Ben Gvir bloque les nominations policières et accuse la conseillère juridique
Le ministre Itamar Ben Gvir a bloqué les nominations au sein de la police, accusant la conseillère juridique Gali Baharav-Miara d'avoir proposé un accord secret au chef de la police. L'entourage de ce dernier dément fermement.

Le ministre de la Sécurité nationale, Itamar Ben Gvir, a envoyé une lettre détaillée dénonçant ce que son entourage qualifie de « manœuvre politique » orchestrée par le commissaire général de la police et la conseillère juridique du gouvernement, Gali Baharav-Miara.
Selon le ministre Ben Gvir, le chef de la police est revenu sur sa décision ces dernières semaines et a demandé à promouvoir plusieurs nominations. Cette initiative intervient alors que la conseillère juridique Gali Baharav-Miara avait précédemment rappelé que la jurisprudence limitait strictement les nominations à l'approche des élections.
Accusations d'accord secret
Le ministre Ben Gvir affirme que jeudi soir dernier, la conseillère juridique a provoqué une discussion avec le commissaire général. Au cours de cet échange, elle lui aurait promis que s'il nommait l'officier Tamar Liberty au poste de conseillère juridique adjointe de la police, elle s'engagerait à défendre ses autres nominations en cours, malgré la période électorale.

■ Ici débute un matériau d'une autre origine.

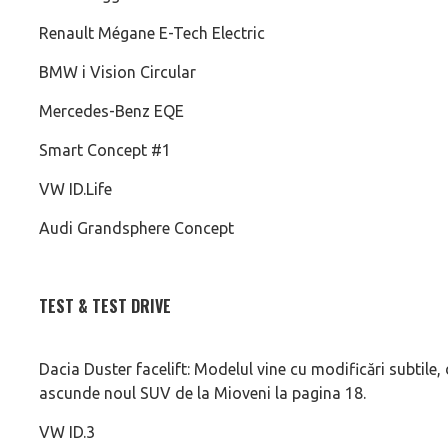
Renault Mégane E-Tech Electric
BMW i Vision Circular
Mercedes-Benz EQE
Smart Concept #1
VW ID.Life
Audi Grandsphere Concept
TEST & TEST DRIVE
Dacia Duster facelift: Modelul vine cu modificări subtile, 
ascunde noul SUV de la Mioveni la pagina 18.
VW ID.3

Ben Gvir a précisé avoir appris l'existence de cette conversation par hasard, regrettant que le chef de la police n'ait pas pris l'initiative de lui en rendre compte. Le ministre a ajouté qu'immédiatement après cet échange, le commissaire général a soudainement exigé d'accélérer les nominations sans aucune justification logique ni besoin opérationnel.
Veto ministériel et démenti de la police
S'appuyant sur des décisions antérieures de la conseillère juridique, Itamar Ben Gvir a annoncé qu'il n'approuverait aucune nomination afin de préserver la confiance du public dans l'institution policière. Dans sa directive au chef de la police, le ministre a écrit :
« Vous devez cesser immédiatement tout processus de nomination que vous tentez d'entreprendre. »

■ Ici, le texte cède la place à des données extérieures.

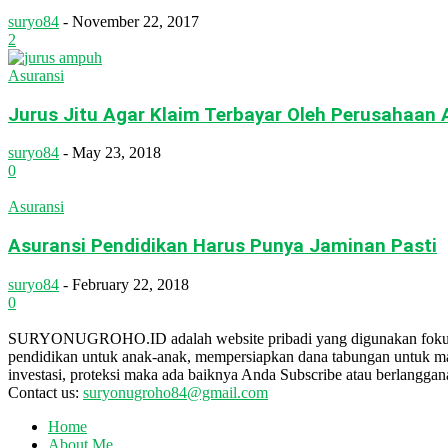
suryo84
-
November 22, 2017
2
Asuransi
Jurus Jitu Agar Klaim Terbayar Oleh Perusahaan 
suryo84
-
May 23, 2018
0
Asuransi
Asuransi Pendidikan Harus Punya Jaminan Pasti
suryo84
-
February 22, 2018
0
SURYONUGROHO.ID adalah website pribadi yang digunakan fokus u
pendidikan untuk anak-anak, mempersiapkan dana tabungan untuk mas
investasi, proteksi maka ada baiknya Anda Subscribe atau berlanggan
Contact us:
suryonugroho84@gmail.com
Home
About Me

Dans l'entourage du commissaire général de la police, on se dit surpris par ces accusations, qui sont catégoriquement démenties. Les proches du chef de la police affirment que les deux responsables ne se sont ni parlé ni rencontrés depuis plus de deux semaines. Ils rappellent que le commissaire général a répété à plusieurs reprises sa volonté de maintenir la police en dehors du jeu politique afin de préserver la confiance du public, pilier de la démocratie.